> [EXERCISE OBJECTIVE] Please say how much money a year the new levy will collect, according to the passage on the Medicare levy and the NDIS below.

Top of READING PASSAGE

The reversal came just one day after the Prime Minister declared all reasonable options were back on the table.
Prime Minister Julia Gillard. Photo: Andrew Meares
With just days to go before the May budget is finalised and printed, Fairfax Media has learnt that the government has decided to introduce the new special tax - effectively taking the 1.5 per cent Medicare levy to 2 per cent for all taxpayers - after the expenditure review committee met on Tuesday.
It means the NDIS will become a reality, lifting the hopes of 2 million Australians living with disabilities and their carers.
The decision, likely to be announced within days, will result in the collection of about $3.5 billion a year towards the Commonwealth's major share of the scheme. It is expected to begin in 2014.
But while the new levy suggests the future of the NDIS is assured, both the scheme and Ms Gillard's school funding reforms face new doubts after the Coalition indicated neither was assured of identical funding it it won government at the September 14 election.
In a series of mixed messages emanating from the Coalition, Opposition Leader Tony Abbott recommitted to the NDIS but questioned the wisdom of a levy and hinted that the starting date should be subject to the state of the economy.
At the same time, his would-be treasurer, Joe Hockey, declared that an Abbott government would scrap Labor's school funding deal with the states and territories unless it had unanimous support, despite NSW Liberal Premier Barry O'Farrell signing on last week.

Bottom of READING PASSAGE
Top of RECORD EXCERPTS

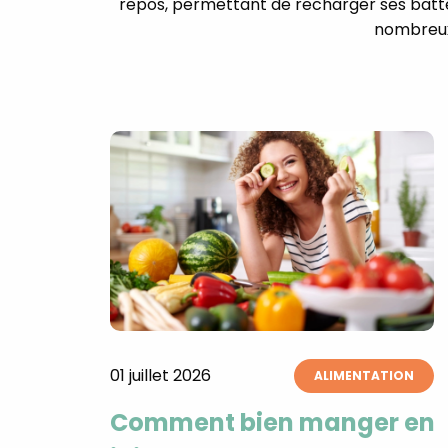
repos, permettant de recharger ses batter
nombreux 
01 juillet 2026
ALIMENTATION
Comment bien manger en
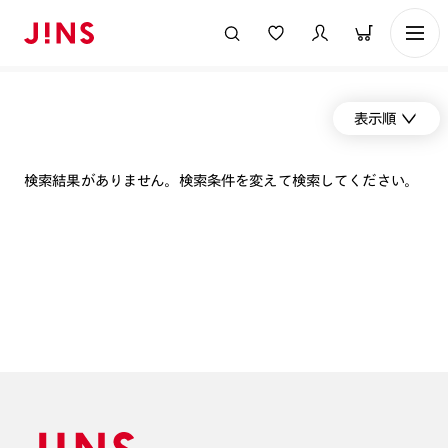
表示順
検索結果がありません。検索条件を変えて検索してください。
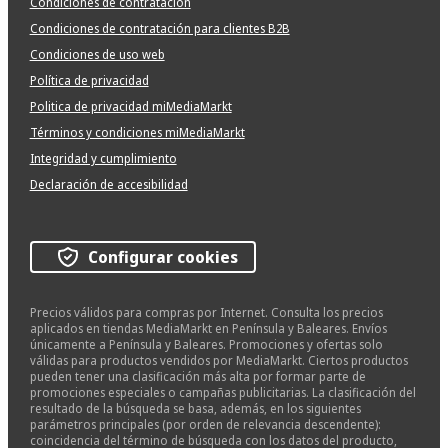
Condiciones de contratación
Condiciones de contratación para clientes B2B
Condiciones de uso web
Política de privacidad
Politica de privacidad miMediaMarkt
Términos y condiciones miMediaMarkt
Integridad y cumplimiento
Declaración de accesibilidad
Configurar cookies
Precios válidos para compras por Internet. Consulta los precios
aplicados en tiendas MediaMarkt en Península y Baleares. Envíos
únicamente a Península y Baleares. Promociones y ofertas solo
válidas para productos vendidos por MediaMarkt. Ciertos productos
pueden tener una clasificación más alta por formar parte de
promociones especiales o campañas publicitarias. La clasificación del
resultado de la búsqueda se basa, además, en los siguientes
parámetros principales (por orden de relevancia descendente):
coincidencia del término de búsqueda con los datos del producto,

Bottom of RECORD EXCERPTS

> [THE ANSWER] About $3.5 billion a year.